Dukungan Penuh Keluarga Antar Iyen Suhesti Lulus Terbaik S2 FH UNAIR Tuesday, 13 March 2018 03:15

dukungan keluarga

IYEN Suhesti berjabat tangan dengan Rektor UNAIR usai menerima piagam penghargaan sebagai wisudawan terbaik, dalam wisuda periode Maret 2018. (Foto: Bambang Bes)

 

UNAIR NEWS – Ditunjang dengan tesisnya tentang ”Pembentukan Perusahaan Cangkang Oleh Penanam Modal Asing di Indonesia”, Iyen Suhesti, Ibu tiga orang anak ini berhasil lulus sebagai wisudawan terbaik Program Magister Fakultas Hukum Universitas Airlangga. Ia meraih IPK 3,79.
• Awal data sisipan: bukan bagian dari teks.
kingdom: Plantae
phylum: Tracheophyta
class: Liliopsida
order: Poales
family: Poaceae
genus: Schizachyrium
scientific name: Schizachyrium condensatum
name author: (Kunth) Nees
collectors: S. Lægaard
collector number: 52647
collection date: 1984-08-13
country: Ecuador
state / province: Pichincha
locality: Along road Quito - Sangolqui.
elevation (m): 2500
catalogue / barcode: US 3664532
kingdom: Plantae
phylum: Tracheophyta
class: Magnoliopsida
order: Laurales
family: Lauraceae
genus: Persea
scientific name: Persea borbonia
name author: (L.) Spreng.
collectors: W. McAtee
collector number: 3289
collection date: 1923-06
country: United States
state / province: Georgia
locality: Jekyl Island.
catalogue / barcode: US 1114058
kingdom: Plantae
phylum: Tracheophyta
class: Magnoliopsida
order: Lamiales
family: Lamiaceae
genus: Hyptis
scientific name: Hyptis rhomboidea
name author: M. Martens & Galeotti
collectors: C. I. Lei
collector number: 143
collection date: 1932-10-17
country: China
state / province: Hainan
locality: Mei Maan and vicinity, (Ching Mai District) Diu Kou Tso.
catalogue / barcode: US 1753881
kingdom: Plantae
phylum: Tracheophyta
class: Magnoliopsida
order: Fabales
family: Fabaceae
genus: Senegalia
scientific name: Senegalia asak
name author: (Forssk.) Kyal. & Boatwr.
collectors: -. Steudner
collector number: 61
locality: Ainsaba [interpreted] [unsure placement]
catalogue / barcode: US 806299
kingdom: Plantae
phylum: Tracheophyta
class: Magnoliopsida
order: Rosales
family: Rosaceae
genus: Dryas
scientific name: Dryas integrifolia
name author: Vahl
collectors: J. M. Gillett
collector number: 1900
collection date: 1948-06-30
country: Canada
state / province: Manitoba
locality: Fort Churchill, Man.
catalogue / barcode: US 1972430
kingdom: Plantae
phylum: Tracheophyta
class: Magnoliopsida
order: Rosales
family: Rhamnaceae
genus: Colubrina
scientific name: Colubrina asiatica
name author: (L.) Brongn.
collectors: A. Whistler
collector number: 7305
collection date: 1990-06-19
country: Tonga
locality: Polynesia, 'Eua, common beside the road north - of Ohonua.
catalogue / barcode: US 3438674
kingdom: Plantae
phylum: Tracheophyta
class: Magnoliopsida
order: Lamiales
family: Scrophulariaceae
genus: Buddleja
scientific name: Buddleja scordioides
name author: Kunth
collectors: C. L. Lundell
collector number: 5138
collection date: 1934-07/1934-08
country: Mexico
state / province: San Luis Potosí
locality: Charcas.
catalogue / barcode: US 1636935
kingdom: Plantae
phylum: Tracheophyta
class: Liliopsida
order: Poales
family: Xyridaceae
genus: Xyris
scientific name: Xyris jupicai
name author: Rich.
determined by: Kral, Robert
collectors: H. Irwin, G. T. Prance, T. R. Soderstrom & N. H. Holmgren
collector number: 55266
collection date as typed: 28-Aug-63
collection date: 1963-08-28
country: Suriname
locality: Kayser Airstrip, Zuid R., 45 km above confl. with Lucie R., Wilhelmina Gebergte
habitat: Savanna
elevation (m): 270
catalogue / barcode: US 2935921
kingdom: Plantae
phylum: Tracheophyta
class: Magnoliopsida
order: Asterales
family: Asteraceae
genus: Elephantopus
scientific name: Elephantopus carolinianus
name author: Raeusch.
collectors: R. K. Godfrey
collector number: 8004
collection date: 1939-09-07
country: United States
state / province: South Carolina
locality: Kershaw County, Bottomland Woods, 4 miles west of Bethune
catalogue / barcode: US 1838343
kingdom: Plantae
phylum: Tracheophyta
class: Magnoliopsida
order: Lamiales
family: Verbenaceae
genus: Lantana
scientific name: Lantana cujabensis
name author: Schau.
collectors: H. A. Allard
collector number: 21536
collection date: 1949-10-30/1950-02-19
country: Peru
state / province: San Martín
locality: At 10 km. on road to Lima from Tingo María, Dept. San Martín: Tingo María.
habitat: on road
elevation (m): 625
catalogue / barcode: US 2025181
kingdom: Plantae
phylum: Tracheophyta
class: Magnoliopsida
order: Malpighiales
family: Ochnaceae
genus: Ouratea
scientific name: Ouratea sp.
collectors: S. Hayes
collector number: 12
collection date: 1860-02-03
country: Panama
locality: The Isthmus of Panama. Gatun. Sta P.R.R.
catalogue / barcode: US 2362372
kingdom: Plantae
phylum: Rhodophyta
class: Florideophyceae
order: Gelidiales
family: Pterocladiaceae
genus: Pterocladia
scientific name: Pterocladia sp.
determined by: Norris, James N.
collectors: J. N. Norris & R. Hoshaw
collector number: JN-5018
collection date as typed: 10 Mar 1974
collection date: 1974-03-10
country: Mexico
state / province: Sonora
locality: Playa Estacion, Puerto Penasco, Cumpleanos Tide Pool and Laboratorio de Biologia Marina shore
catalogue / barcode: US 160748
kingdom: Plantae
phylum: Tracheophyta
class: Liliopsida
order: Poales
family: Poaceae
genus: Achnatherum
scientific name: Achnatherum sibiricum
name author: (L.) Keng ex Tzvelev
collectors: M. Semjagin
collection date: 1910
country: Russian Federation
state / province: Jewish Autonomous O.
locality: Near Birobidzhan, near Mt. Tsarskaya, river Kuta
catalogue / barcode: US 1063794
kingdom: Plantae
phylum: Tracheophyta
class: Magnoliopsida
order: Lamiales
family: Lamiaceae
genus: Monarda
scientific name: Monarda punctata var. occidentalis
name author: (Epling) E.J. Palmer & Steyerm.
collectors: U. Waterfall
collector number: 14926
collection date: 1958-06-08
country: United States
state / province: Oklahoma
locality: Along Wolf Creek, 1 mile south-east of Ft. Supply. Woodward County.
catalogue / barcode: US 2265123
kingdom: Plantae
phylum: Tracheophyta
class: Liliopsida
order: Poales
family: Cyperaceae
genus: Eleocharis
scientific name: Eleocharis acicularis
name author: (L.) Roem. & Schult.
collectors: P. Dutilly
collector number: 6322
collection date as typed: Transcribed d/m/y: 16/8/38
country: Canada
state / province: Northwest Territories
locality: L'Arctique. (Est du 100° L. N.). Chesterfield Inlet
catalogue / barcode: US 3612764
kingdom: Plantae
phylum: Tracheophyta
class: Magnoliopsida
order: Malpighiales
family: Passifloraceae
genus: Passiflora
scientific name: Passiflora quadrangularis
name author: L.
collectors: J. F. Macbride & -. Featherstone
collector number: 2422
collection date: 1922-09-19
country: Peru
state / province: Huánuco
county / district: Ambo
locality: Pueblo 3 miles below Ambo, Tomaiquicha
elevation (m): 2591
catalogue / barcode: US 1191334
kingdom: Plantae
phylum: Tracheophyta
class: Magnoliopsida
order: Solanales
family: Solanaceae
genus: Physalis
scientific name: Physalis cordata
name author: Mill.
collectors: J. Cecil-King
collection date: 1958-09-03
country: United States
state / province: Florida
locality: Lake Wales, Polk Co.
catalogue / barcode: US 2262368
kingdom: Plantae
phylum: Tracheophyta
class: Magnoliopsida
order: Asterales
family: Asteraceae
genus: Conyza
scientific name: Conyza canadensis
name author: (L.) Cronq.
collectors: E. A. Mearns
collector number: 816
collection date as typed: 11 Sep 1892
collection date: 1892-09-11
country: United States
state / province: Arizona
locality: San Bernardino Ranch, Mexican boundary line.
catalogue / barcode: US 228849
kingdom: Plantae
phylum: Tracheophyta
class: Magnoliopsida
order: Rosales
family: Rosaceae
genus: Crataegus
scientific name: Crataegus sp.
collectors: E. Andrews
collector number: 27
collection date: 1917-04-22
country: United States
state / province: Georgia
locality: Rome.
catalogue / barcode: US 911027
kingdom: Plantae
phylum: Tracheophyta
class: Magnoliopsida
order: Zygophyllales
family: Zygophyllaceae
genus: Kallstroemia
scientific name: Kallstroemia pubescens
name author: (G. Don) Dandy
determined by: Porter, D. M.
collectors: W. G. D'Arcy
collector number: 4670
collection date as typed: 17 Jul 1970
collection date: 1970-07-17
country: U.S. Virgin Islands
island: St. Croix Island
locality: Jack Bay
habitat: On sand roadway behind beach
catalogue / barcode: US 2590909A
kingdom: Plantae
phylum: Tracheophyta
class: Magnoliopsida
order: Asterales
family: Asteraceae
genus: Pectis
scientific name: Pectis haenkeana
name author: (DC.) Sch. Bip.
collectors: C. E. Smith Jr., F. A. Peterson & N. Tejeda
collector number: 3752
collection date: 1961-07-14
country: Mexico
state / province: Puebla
Perusahaan cangkang adalah perusahaan yang didirikan untuk tujuan tertentu (Special Purpose Vehicle), khususnya untuk menampung dana/uang dan atau perusahaan perantara untuk transaksi tertentu. Perusahaan ini sering didirikan di negara yang memungut pajak rendah dan memungkinkan adanya Beneficiary Owner.

Menurut Iyen, Indonesia sebenarnya telah memiliki peraturan perundang-undangan yang cukup untuk mencegah pembentukan anak perusahaan (subsidiary) dalam bentuk perusahaan cangkang. Peraturan perundang-undangan dalam bidang perseroan terbatas (PT), pasar modal, perbankan, perpajakan, pencucian uang, dan penanaman modal, sudah memberikan mekanisme agar setiap pendirian PMA melalui pembentukan PT dilakukan melalui pendaftaran, dan pencatatan nama pemegang saham.

Demikian juga transaksi perbankan mensyaratkan penyebutan identitas pemilik dana. Peraturan perpajakan bahkan melarang beneficiary owner untuk mendapatkan fasilitas pembebasan perpajakan. Secara umum regulasi Indonesia itu mengimplementasikan dua strategi dalam membatasi beneficiary owner, yaitu melalui sistem keterbukaan langsung di muka (up-front disclosure system); dan kewajiban kepada corporate service provide.

Ia yang juga aktif sebagai Notaris dan PPAT di Surabaya ini, juga aktif sebagai sekretaris Ikatan Notaris Indonesia (INI) Pengda Surabaya. Pada INI Jatim sebagai anggota bidang TI dan Komunikasi. Sedang pada Ikatan PPAT Pengda Surabaya sebagai Kabid. Bahkan Iyen juga menjadi Korlas di SMPN 1 Surabaya dan SMAN 5 Surabaya.

”Lulus S1 FH UNAIR dalam 3,5 tahun, lalu lanjut Spesialis Notariat juga di UNAIR,” ujar Iyen saat berbagi cerita terkait studi dan professinya. Saat itu ujian PPAT tidak setiap tahun, jadi meski tengah hamil tujuh bulan, ia tetap mendaftar ujian PPAT di Kota “Gudeg” Yogyakarta.

”Saya sangat bersyukur atas pengertian dan support dari suami, mertua, dan ketiga anak saya yang bisa mandiri saat saya tinggal kuliah dan bekerja,” imbuhnya.

Ditanya tips kesuksesan studi ini untuk adik kelasnya, Iyen menyarankan untuk memilih jurusan yang sesuai dengan minat dan kemampuan, sehingga ilmu yang didapat saat kuliah dapat mengembangkan potensi keilmuan dan mendukung praktik di dunia kerja.